Large Language Models (LLMs) have been widely deployed across various
applications, yet their potential security and ethical risks have raised
increasing concerns. Existing research employs red teaming evaluations,
utilizing multi-turn jailbreaks to identify potential vulnerabilities in LLMs.
However, these approaches often lack exploration of successful dialogue
trajectories within the attack space, and they tend to overlook the
considerable overhead associated with the attack process.
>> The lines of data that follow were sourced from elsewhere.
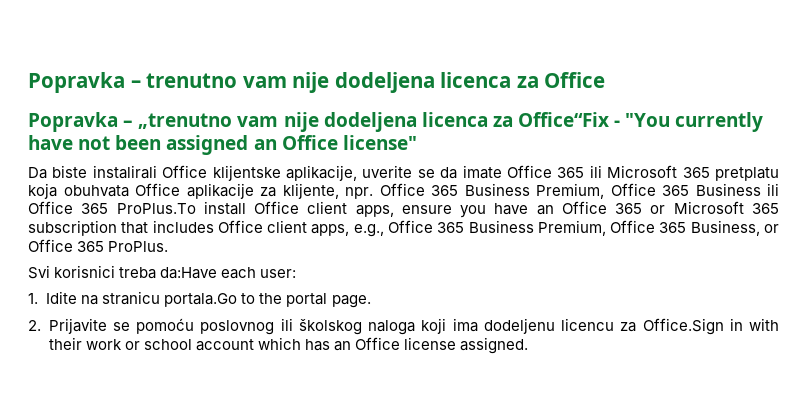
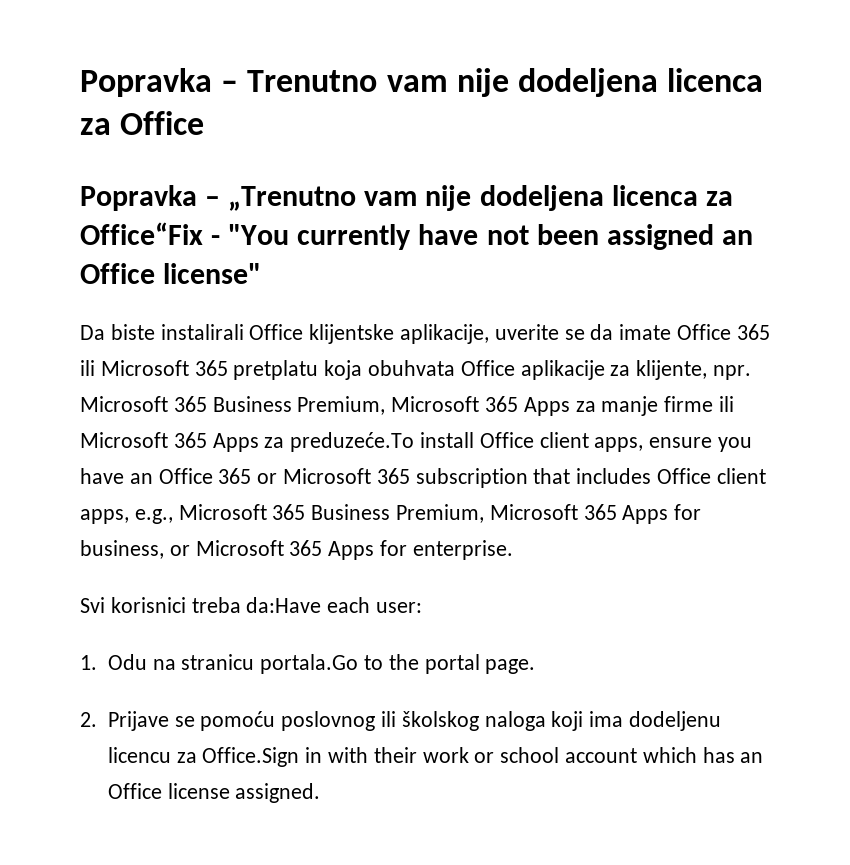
[28,72,238,93] Popravka – trenutno -> [80,68,378,97] Popravka – Trenutno
[138,113,233,129] „trenutno -> [228,186,357,211] „Trenutno
[379,183,779,199] [28,201,196,214] Office 365 Business Premium, Office 365 Business ili Office 365 ProPlus.To -> [80,396,735,416] [80,432,415,452] Microsoft 365 Business Premium, Microsoft 365 Apps za manje firme ili Microsoft 365 Apps za preduzeće.To
[387,220,780,236] [28,239,169,252] Office 365 Business Premium, Office 365 Business, or Office 365 ProPlus. -> [178,504,702,524] [80,540,513,560] Microsoft 365 Business Premium, Microsoft 365 Apps for business, or Microsoft 365 Apps for enterprise.
[46,291,78,304] Idite -> [107,654,147,670] Odu
[48,318,107,334] Prijavite -> [107,711,169,731] Prijave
To address these
limitations, this paper first introduces a theoretical model based on
dynamically weighted graph topology, abstracting the multi-turn attack process
as a path planning problem. Based on this framework, we propose ABC, an
enhanced Artificial Bee Colony algorithm for multi-turn jailbreaks, featuring a
collaborative search mechanism with employed, onlooker, and scout bees. This
algorithm significantly improves the efficiency of optimal attack path search
while substantially reducing the average number of queries required. Empirical
evaluations on three open-source and two proprietary language models
demonstrate the effectiveness of our approach, achieving attack success rates
above 90\% across the board, with a peak of 98\% on GPT-3.5-Turbo, and
outperforming existing baselines. Furthermore, it achieves comparable success
with only 26 queries on average, significantly reducing red teaming overhead
and highlighting its superior efficiency.